I am defining Panglossian optimism as the unproven assumption that an observed outcome is the necessary outcome.

That’s the delightful set-up. He discusses four such fallacies:

  1. Favorable outcomes are attributable to medical care, unfavorable outcomes to a lack of it
  2. Arduous training and examination are what produce good doctors
  3. Physician outcomes predict patient outcomes
  4. A sufficiently popular intervention cannot be tested

I particularly love #2. It is, in part, the fallacy of hazing as a constructive and formative practice.

If evaluating applicants is currently too challenging without a Step 1 score, then a Step 1 score must be necessary to evaluate applicants. This is not a sound assumption. A tool that does not select for the qualities we desire inserts bias and noise into the process, making it less efficient.

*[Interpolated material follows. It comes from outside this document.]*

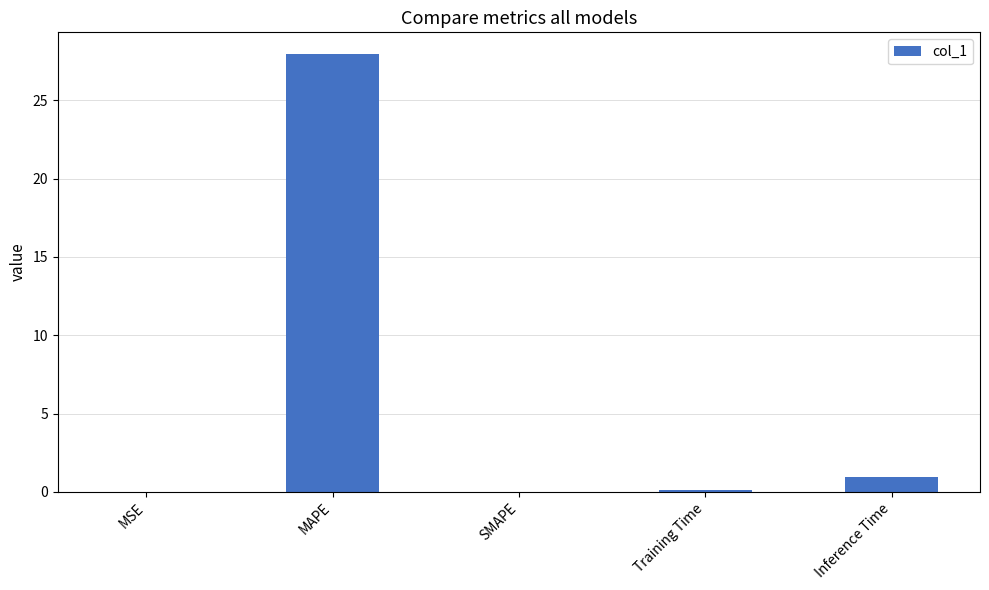

What is the sum of all values?

29.0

We also encounter faulty Panglossian reasoning in debates over whether residency duty hours should be restricted for patient and trainee wellbeing. Many experienced physicians imagine their skills molded in the cauldron of inhumane work hours. It is true that they worked inhumane hours, and that many possess excellent skills. The Panglossian assumption is that the latter derives from the former.

For those dejected by the state of high-stakes exams, the arduousness of the journey to attendinghood, or the feebleness of so much of our tautological medical science, his conclusion:

We rationalize the irrational in times of perceived helplessness. By creating an environment more hospitable to questioning and change, we may be less drawn to false comforts.

So, when you are done, or, when you have a position of authority: be part of the solution.